Objective reality is more illusion than substantive. Every magician knows that how we perceive something is often determined less by what we see and otherwise sense than by what goes on in our brains. Neurologist V.S. Ramachandran’s engaging book Phantoms in the Brain brilliantly supports that claim. He cites numerous examples showing how the brain generates illusory renderings of reality.
One of the most common examples of illusory reality is the phantom limb problem that amputees experience. When a legless person feels an itch on an ankle he no longer has it’s because certain neurons in the brain devoted to the missing limb haven’t noticed its absence.
Ramachandran tells of one patient whose brain injury from an auto accident prevents him from recognizing his parents even though he has no trouble remembering and recognizing anyone else.
Another patient does who suffered a right brain stroke denies the paralysis of the left side of her body caused by the stroke. When asked to raise her left arm resting inertly in her lap she said it wasn’t her arm. It belonged to mother who left it in the hospital years ago. Oddly, however, when several drops of cold water were deposited in her left ear, she became fully aware of her paralysis: “Doctor, I can’t raise my left arm because I had a stroke,” she protests when asked to raise it. She remains fully aware of her paralysis for two to 30 minutes after receiving the water drops. Then, she loses all awareness of her paralysis as well as the brief interlude of awareness after the cold water was deposited in her ear.
So you might say that such cases bear no relationship to how you or any other normal person internalizes reality. However, those cases are merely extreme examples in support of the proposition that normal or otherwise our perceptions are fundamentally subjective, meaning our brains ultimately determine what we see.
Take the optical illusion shown here. You perceive the inner
circle in the cluster of small circles as larger than the inner circle in the cluster
of large circles. The reality is that the inner circles are equal in size. But
because the brain relies on comparisons for much of its work, it reckons the size
of the inner circle as a proportion of the size of the individual circles in
the cluster that surrounds it.
We can draw from this visual illusion an important principle: The brain’s rendering of an object, condition, concept or idea is influenced by comparisons it makes as part of its efforts to understand what it processes.
This principle has been demonstrated in countless research studies. Economist Dan Ariely tells of a number of such studies he has conducted. In one study Lindt chocolate truffles were sharply discounted from 35 cents to 15 cents and Hershey kisses were more modestly discounted to one cent in reflection of significant qualitative differences between the two candies. About 73 percent of the study’s participants chose the heavily discounted higher quality Lindt. But when the Hershey kisses were offered for FREE! against the Lindt truffle now priced at 14 cents, 69 percent of participants chose the qualitatively less impressive Hershey kisses. They apparently figured that FREE! was a better deal than a 14 cent Lindt truffle despite the fact that the effective price difference was no different than when they had the option of a 15 cent Lindt truffle or a one cent Hershey kiss.

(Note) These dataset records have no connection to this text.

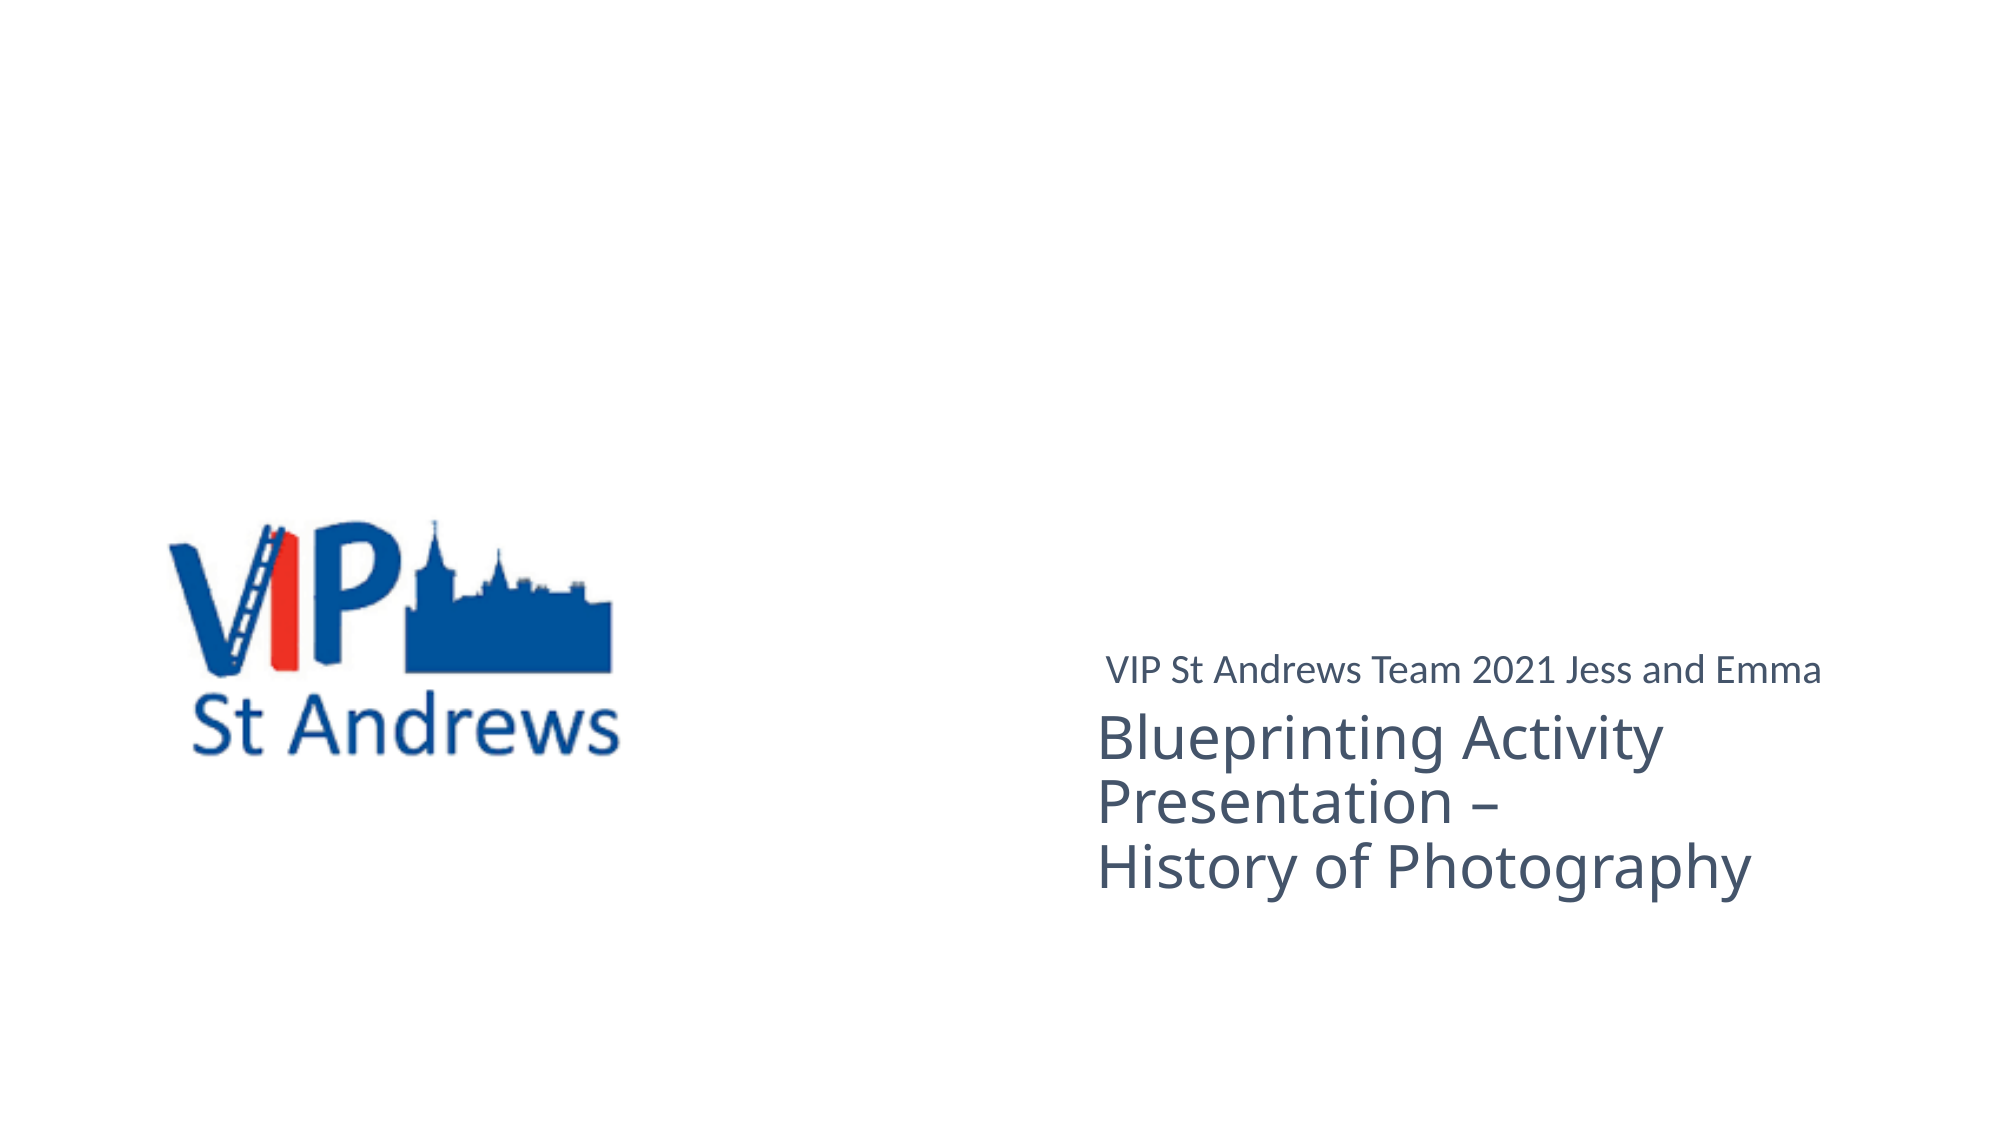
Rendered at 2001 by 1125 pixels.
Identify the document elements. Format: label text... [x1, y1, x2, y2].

picture [55, 469, 736, 806]
subtitle VIP St Andrews Team 2021 Jess and Emma [1081, 562, 1870, 701]
title Blueprinting Activity Presentation – History of Photography [1081, 701, 1870, 913]
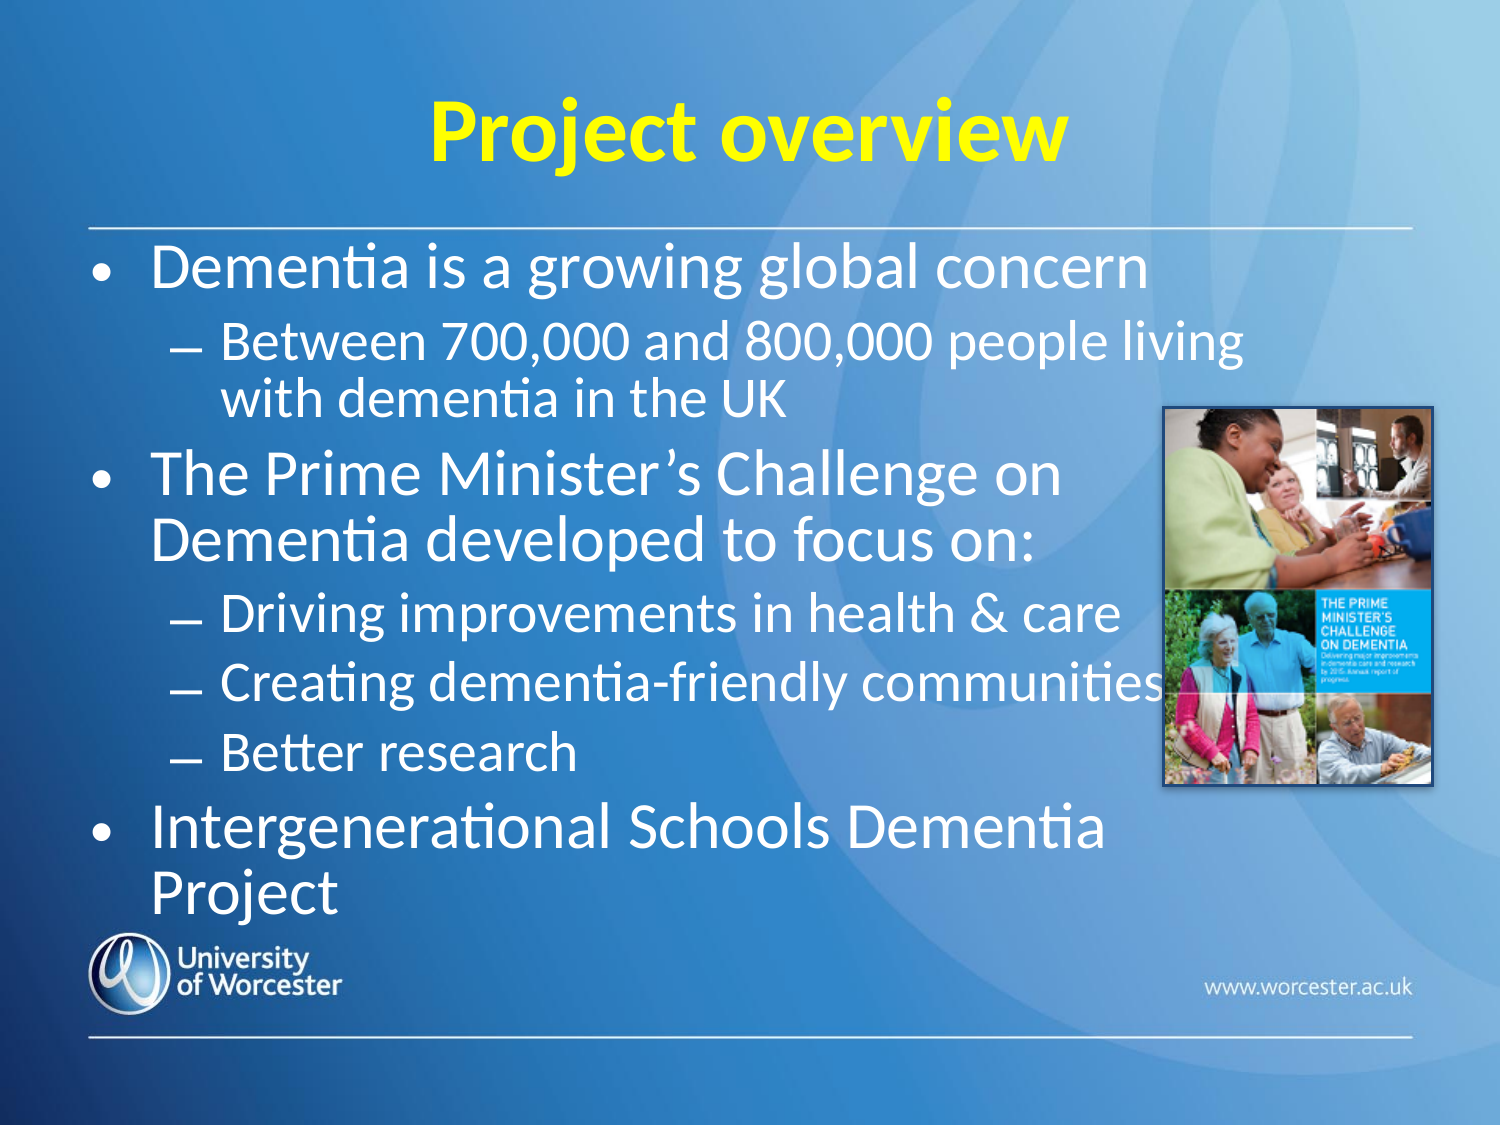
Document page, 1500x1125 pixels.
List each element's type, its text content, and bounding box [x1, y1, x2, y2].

list Dementia is a growing global concern Between 700,000 and 800,000 people living with dementia in the UK The Prime Minister’s Challenge on Dementia developed to focus on: Driving improvements in health & care Creating dementia-friendly communities Better research Intergenerational Schools Dementia Project [75, 231, 1282, 946]
title Project overview [75, 45, 1425, 233]
picture [0, 0, 1500, 1125]
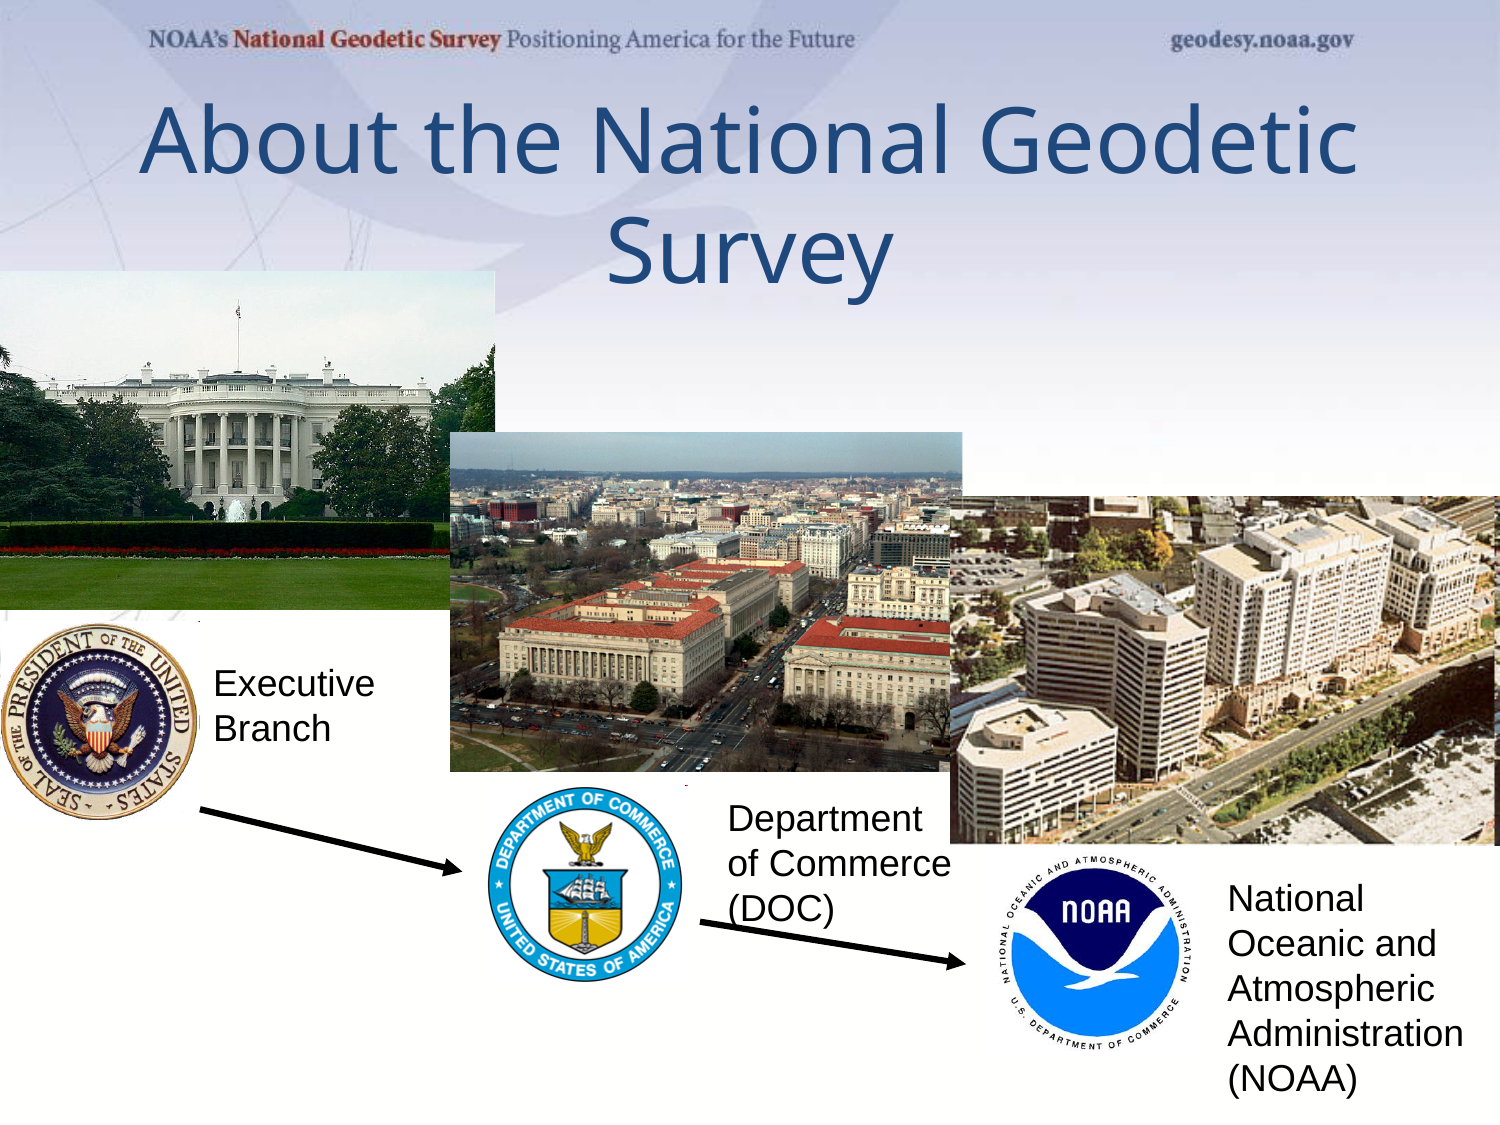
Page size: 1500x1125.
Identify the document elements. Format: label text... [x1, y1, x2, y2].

text_box Department of Commerce (DOC) [712, 786, 975, 937]
title About the National Geodetic Survey [0, 97, 1500, 286]
picture [0, 0, 1500, 97]
text_box [699, 921, 967, 969]
text_box Executive Branch [205, 651, 444, 757]
text_box National Oceanic and Atmospheric Administration (NOAA) [1212, 866, 1500, 1107]
picture [0, 271, 1500, 1122]
text_box [205, 810, 463, 875]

This experiment and many more are discussed in Ariely’s provocative new book, Predictably Irrational: The Hidden Forces that Shape Our Decisions. I enthusiastically recommend Ariely’s book to anyone involved in product pricing in any category. You will likely come away from this read with a better handle on how to price products.
Classical economics has rested on a premise that Ariely shatters to smithereens. For well over two hundred years economists have based their thinking on the premise that marketplace trends are determined by the rational behavior of people acting in their own interests. This in fact is the keystone of Adam Smith’s book The Wealth of Nations, the Old Testament of capitalism.
Ariely is not the first to challenge the rational man premise of classical economics. A whole new subfield called behavioral economics has taken root because some brave-minded stalwarts in the dismal science decided the emperor was stark naked. The notion that marketplace trends reflect the outcome of human reasoning in an objectively fathomable world is every bit as illusory as the appearance that the earth is more or less flat.
Michael Mandel, writing in BusinessWeek, says about another book debunking the rational man
theory of classical economics, Animal Spirits: How Human Psychology Drives
the Economy, and Why It Matters for Global Capitalism by Nobel laureate George Akerlof and Yale
economist Robert Shiller who is well-known for the Case-Shiller Home-price Index:
“The two superstars have produced a truly innovative and bold work that attempts to show how psychological factors explain the origins of the current mess and offer clues for possible solutions. At a time when plummeting confidence is dragging down the market and the economy, the authors' focus on the psychological aspect of economics is incredibly important.”
The cat is out of the bag, so to speak. I would expect to start seeing more accurate economic projections in the future now that such prominent economists as those who wrote the books I’ve cited in this post have revealed just how naked the rational man theory is.